Wednesday, May 31, 2017

SHANE'S EXCELLENT NEW WORDS: Time for bedlam.



Ideas can come together in mysterious, serendipitous ways. Earlier in 2017, Deep Purple released a new album called inFinite, of which there'll be more to say when I get around to it, some day.

In advance of the album came a single, "Time for Bedlam."

When we write the songs, we steep ourselves in the atmosphere of the song and try and figure out what it's about. And this one sounded vicious. Especially the keyboard solo. It was bedlam."

I thought to myself at the time: Hmm, bedlam; interesting choice of words, and from a group seldom noted for lyrical heft.

Weeks passed, and I concurred with my friend Jon's choice of massive summer novels for shared reading, this being a long tradition of our literary partnership.

Alan Moore’s Time-Traveling Tribute to His Gritty Hometown, by Douglas Wolk (NYT)

Brilliant and sometimes maddening, “Jerusalem” is Alan Moore’s monumentally ambitious attempt to save his hometown, Northampton, England — not to rescue it from the slow economic catastrophe that’s been gnawing at it for centuries, but to save it “the way that you save ships in bottles,” by preserving its contours and details in art. The book is, itself, roughly the size of a schooner: a 1,266-page behemoth composed in several dozen shades of the deepest, richest purple prose, fusing social realism, high fantasy and sparkling literary showoffishness. And it’s a vehicle for nothing less than Moore’s personal cosmology of space, time and life after death.

The novel is nothing short of incredible, certainly the finest book ever written about New Albany, and I'm hooked even if it will quite literally occupy the entire summer. However, my point at present is this single sentence at the very end of book one, chapter one.

In 1868 Ern's wife and mother for the first time in their lives agreed on something and allowed him to be placed in Bedlam.

Having slipped into insanity, the Londoner named Ernest was sent to Bedlam, and accordingly, bedlam as it comes to us today is "a scene of madness, chaos or great confusion."

bedlam

Bedlam is a scene of madness, chaos or great confusion. If you allow football fans onto the field after the big game, it will be pure bedlam.

The term bedlam comes from the name of a hospital in London, “Saint Mary of Bethlehem,” which was devoted to treating the mentally ill in the 1400's. Over time, the pronunciation of “Bethlehem” morphed into bedlam and the term came to be applied to any situation where pandemonium prevails.

The Encyclopedia of Trivia adds:

Bethlehem Royal Hospital became a tourist attraction, where sightseers paying an entrance fee of twopence each, could amuse themselves at the patients' antics. Often the patients were teased and provoked by the general public into a raving frenzy.
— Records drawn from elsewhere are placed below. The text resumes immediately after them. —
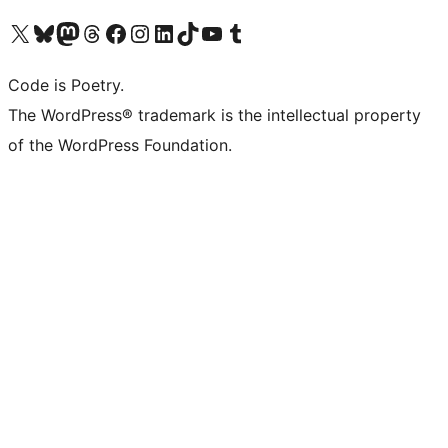
Navštivte náš účet na X (dříve Twitter)
Navštivte náš Bluesky účet
Navštivte náš účet Mastodon
Navštivte náš Threads účet
Navštivte naši stránku na Facebooku
Navštivte náš Instagram účet
Navštivte náš LinkedIn účet
Navštivte náš TikTok účet
Navštivte náš YouTube kanál
Navštivte náš Tumblr účet
Code is Poetry.
The WordPress® trademark is the intellectual property
of the WordPress Foundation.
From the fourteenth century, Bethlehem had been referred to colloquially as "Bedlam." The word "bedlam", meaning uproar and confusion, is derived from the hospital's nickname. Although the Bethlehem Royal Hospital became a modern psychiatric facility, historically it was representative of the worst excesses of asylums in the era of lunacy reform.

Bedlam for the beak-wetting set?

Why, that's no hospital -- it's the Redevelopment Commission.